Overseas patients face charges for emergency healthcare
- Published
Some foreign patients could be charged for emergency treatment or for calling out an ambulance under new government plans for England.
Visitors from outside the European Economic Area already pay for planned hospital care.
Health Secretary Jeremy Hunt wants to save the NHS millions of pounds by extending the charges to A&E care.
The British Medical Association said doctors were meant to treat patients, "not to act as border guard".
A consultation is expected to be set up in the next few weeks.
Overseas visitors can currently receive A&E treatment, ambulance services and GP visits free of charge, but if the plans go ahead some treatment could be withheld until fees are paid, the Times newspaper reports, external.
BBC political correspondent Chris Mason said a source had told him that no-one requiring urgent care would be turned away, as the cost would be charged afterwards.
The Department of Health said exemptions would be put in place for refugees and asylum seekers, and pregnant women would not be turned away from maternity units if they had not paid upfront.
Health tourism clampdown
A department spokesman said: "International visitors are welcome to use the NHS, provided they pay for it - just as families living in the UK do through their taxes.
"This government was the first to introduce tough measures to clamp down on migrants accessing NHS care and have always been clear we want to look at extending charges for non-EEA migrants.
"No-one will be denied urgent treatment and vulnerable groups will continue to be exempt from charging."
BBC reporter Alan Soady said it was not clear whether the new charges would apply to short-term visitors only, nor how the government would pursue patients who did not pay, particularly if they had left the country.
The EEA covers the European Union, Iceland, Liechtenstein and Norway.
Visitors from these countries must present a European Health Insurance Card when using the NHS, so that the cost of their healthcare can be recouped from their government.

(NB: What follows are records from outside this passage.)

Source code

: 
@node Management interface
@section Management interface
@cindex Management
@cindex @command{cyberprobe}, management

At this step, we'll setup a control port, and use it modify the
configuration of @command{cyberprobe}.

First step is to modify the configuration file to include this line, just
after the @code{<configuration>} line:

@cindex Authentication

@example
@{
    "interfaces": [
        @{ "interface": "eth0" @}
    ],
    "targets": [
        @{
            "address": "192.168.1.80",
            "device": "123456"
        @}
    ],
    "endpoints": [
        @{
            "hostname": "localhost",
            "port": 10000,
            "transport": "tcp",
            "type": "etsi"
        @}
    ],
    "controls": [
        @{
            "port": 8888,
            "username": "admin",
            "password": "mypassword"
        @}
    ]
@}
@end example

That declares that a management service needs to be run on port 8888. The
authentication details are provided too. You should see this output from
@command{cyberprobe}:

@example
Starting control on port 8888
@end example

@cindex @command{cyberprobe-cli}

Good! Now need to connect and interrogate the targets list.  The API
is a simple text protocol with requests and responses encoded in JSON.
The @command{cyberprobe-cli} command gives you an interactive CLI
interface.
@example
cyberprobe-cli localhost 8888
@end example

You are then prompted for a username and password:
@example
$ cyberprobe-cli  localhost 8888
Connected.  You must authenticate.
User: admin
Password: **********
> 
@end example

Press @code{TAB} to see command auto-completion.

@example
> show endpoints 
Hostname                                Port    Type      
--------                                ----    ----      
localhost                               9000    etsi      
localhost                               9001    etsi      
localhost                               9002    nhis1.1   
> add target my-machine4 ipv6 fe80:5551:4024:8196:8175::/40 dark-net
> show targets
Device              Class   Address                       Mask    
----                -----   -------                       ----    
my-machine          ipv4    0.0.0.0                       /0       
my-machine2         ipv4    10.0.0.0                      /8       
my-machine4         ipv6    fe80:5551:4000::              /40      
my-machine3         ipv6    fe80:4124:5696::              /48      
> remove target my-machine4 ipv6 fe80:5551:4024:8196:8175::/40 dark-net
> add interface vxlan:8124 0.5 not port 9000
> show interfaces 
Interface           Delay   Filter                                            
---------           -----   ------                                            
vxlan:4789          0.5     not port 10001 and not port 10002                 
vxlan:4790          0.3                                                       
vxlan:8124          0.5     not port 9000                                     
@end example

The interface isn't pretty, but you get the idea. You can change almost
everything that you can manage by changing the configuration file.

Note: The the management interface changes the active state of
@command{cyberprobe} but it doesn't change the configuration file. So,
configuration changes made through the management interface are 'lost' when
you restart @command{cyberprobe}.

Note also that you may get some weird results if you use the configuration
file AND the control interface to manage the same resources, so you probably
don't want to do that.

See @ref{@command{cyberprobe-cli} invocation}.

All visitors to the UK and British expats are charged 150% of the cost of non-emergency NHS treatment in order to discourage people travelling to the UK just to use health services - so-called "health tourism".
The latest crackdown is expected to reclaim around £500m, according to the Times.
A spokesman for the Royal College of Emergency Medicine told the newspaper that A&E doctors "cannot reasonably be expected to take on the burden of identifying who is eligible for free treatment, and who should be charged".
The British Medical Association agreed, saying: "A doctor's duty is to treat the patient in front of them, not to act as border guard. Any plans to charge migrants and short-term visitors need to be practical, economic and efficient."
But Roger Goss, of Patient Concern, said: "The average patient would think 'quite right too!' In other countries they won't touch you until you get out your credit card and that's how they ought to operate here.
"But the main issue is not whether patients are supposed to pay, it's the failure of hospitals to collect the money."
In April new rules, external came into force which mean non-EU citizens settling in the UK for longer than six months are required to pay a "health surcharge" as part of their visa applications.